Mayor Erin E. Stewart has announced the creation of a new procedure, by which the city will handle complaints for blighted properties, and other health and building code violations.
This process will act as the primary trigger for the City’s Clean and Lien program and will leverage new technology to create a series of checks and balances to ensure that City Ordinances are being efficiently, effectively and equitably enforced.
The process starts with the filing of a complaint by an individual with the Health and Building Department. At that time, the complaint will be entered into the ViewNforce software system, a case will be opened, and an inspector will be assigned. The property at-issue will be inspected within three business days of the case being opened. If it is determined that there is no violation, the case will be closed. If a violation is found, a ticket will be issued electronically via the ViewNforce system, which will automatically generate a violation letter to the property owner.
The owner then has ten business days to remedy the violation, at which time the property will be re-inspected. If the violation has still not been cured, the property will be referred to the Clean and Lien program, where the City will go in, remedy the situation, and then place a lien on the property for the cost of that remedy. The case will then be sent for collection and, ultimately, closed.

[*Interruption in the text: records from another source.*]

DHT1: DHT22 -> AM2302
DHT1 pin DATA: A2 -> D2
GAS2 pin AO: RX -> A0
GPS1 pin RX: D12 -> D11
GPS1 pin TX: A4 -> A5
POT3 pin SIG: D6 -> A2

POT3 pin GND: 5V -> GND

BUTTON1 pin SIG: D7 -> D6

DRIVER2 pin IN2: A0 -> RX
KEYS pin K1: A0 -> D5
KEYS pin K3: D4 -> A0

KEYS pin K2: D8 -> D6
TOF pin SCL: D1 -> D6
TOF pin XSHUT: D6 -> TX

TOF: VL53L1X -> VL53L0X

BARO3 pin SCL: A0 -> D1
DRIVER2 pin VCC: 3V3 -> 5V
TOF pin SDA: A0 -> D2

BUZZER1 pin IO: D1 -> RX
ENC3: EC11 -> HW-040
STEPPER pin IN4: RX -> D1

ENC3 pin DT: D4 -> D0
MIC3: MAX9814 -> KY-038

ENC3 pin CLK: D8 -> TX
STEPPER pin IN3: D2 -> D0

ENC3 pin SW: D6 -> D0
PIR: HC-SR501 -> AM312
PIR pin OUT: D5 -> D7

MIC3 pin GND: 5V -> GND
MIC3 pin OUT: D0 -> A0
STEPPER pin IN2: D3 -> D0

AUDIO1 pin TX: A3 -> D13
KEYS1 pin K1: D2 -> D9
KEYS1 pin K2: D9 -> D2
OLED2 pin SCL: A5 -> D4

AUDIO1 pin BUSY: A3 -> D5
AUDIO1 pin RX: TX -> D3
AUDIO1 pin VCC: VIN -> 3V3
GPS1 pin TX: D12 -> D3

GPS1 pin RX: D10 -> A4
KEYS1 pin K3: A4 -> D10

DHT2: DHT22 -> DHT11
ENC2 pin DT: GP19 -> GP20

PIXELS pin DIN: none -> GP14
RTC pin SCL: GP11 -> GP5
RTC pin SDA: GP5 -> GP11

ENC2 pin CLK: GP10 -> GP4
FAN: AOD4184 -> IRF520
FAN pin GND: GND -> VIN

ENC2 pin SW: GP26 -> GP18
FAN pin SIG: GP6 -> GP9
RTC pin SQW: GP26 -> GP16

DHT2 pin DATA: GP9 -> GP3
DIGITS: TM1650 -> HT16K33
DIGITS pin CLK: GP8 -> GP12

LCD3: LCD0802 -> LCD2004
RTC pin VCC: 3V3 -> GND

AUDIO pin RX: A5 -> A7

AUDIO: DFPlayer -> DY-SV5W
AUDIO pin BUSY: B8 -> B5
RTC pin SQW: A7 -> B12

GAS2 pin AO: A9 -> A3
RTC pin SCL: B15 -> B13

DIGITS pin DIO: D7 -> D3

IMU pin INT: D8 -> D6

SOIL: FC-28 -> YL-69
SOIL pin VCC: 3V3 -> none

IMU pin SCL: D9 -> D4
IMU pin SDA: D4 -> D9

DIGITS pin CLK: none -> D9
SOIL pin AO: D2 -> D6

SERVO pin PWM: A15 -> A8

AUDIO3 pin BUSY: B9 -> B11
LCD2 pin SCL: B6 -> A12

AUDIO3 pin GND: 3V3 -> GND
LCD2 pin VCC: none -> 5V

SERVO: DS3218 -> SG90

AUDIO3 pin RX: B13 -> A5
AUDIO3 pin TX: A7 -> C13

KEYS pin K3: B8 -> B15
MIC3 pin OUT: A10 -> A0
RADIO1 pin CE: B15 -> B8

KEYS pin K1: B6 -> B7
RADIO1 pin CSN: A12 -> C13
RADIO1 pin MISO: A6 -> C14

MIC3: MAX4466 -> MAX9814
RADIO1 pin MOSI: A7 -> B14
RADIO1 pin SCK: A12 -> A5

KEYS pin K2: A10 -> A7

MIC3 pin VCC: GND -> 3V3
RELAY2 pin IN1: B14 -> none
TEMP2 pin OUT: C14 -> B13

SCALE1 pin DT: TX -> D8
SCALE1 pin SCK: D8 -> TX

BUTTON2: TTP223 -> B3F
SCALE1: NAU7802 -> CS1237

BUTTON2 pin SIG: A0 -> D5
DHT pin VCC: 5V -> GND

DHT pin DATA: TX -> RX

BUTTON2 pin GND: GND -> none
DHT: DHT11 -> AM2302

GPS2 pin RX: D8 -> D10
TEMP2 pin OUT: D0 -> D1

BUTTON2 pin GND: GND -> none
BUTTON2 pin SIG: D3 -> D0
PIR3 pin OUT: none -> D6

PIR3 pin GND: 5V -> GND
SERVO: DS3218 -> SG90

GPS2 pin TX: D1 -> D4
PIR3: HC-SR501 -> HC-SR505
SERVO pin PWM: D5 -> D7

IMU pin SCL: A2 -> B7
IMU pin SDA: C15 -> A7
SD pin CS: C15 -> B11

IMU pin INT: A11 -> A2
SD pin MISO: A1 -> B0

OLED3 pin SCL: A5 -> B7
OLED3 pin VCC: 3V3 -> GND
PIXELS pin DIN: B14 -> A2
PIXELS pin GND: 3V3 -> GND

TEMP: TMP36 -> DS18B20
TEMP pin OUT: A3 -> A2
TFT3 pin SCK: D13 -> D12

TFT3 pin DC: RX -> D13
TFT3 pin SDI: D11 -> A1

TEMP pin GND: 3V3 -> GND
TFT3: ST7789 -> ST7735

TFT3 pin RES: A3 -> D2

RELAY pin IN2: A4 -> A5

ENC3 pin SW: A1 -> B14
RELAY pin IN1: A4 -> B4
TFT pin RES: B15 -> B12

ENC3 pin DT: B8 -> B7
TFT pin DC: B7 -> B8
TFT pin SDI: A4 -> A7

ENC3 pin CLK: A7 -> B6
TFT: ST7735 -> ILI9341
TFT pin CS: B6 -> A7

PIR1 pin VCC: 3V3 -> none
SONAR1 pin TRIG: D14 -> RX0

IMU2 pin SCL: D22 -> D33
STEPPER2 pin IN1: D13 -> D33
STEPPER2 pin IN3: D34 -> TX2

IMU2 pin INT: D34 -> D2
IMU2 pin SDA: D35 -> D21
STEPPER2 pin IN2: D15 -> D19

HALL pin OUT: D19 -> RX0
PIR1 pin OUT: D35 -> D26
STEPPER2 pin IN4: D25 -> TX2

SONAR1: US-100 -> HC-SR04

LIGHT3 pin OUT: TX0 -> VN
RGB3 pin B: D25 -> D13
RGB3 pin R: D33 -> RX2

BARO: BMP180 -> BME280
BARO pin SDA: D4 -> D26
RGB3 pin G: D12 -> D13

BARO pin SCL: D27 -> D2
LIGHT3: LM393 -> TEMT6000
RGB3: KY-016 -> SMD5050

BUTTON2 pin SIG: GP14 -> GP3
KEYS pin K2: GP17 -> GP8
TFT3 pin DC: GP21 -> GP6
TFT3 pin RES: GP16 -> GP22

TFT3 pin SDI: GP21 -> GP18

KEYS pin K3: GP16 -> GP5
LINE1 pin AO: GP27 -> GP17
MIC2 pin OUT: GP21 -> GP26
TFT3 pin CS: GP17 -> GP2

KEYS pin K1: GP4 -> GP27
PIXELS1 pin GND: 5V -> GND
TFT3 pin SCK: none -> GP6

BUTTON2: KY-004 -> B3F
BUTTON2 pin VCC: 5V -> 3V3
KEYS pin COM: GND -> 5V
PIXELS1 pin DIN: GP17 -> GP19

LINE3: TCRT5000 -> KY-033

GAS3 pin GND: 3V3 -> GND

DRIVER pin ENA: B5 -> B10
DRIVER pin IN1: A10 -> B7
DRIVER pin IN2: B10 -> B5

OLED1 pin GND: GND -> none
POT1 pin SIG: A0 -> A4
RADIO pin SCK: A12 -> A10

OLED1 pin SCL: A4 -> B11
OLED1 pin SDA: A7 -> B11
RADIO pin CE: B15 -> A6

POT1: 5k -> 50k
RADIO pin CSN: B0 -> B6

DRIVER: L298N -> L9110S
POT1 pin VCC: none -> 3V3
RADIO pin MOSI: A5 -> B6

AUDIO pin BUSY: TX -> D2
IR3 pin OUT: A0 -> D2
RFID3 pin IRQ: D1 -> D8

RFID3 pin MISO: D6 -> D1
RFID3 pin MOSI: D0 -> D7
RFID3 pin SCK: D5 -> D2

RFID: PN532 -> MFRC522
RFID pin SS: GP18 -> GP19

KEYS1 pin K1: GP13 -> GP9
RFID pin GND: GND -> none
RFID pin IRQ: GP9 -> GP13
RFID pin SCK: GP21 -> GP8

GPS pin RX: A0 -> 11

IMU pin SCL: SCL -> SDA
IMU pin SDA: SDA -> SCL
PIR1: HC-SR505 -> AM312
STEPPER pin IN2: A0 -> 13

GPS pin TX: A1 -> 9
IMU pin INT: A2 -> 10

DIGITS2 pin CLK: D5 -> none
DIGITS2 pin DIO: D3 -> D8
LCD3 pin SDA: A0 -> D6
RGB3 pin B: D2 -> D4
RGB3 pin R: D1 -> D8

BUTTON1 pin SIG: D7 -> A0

“It is time this City’s government stopped simply talking about blight and started doing something about it,” Mayor Stewart said. “We already have good, strong ordinances on the books to deal with the issue. What we need is a system to enforce them so that we get results.”
The Mayor continued, “The ViewNForce software had been purchased by the previous administration, but it had not been implemented in a way that was useful. This new procedure will optimize the system and streamline the entire process so that complaints are handled expeditiously and with maximum accountability for both the violator and City inspectors.”
Previously Mayor Tim O’Brien stopped the Clean and Lien program and instead tried to install a fee on landlords. He first said it was a money grab and then changed it to say it was to fight blight.
Stewart said the new procedure she is putting in place will not make the City money.
“What it is going to generate is a clean City,” said Stewart. “At this point that means more to me. I have high hopes.”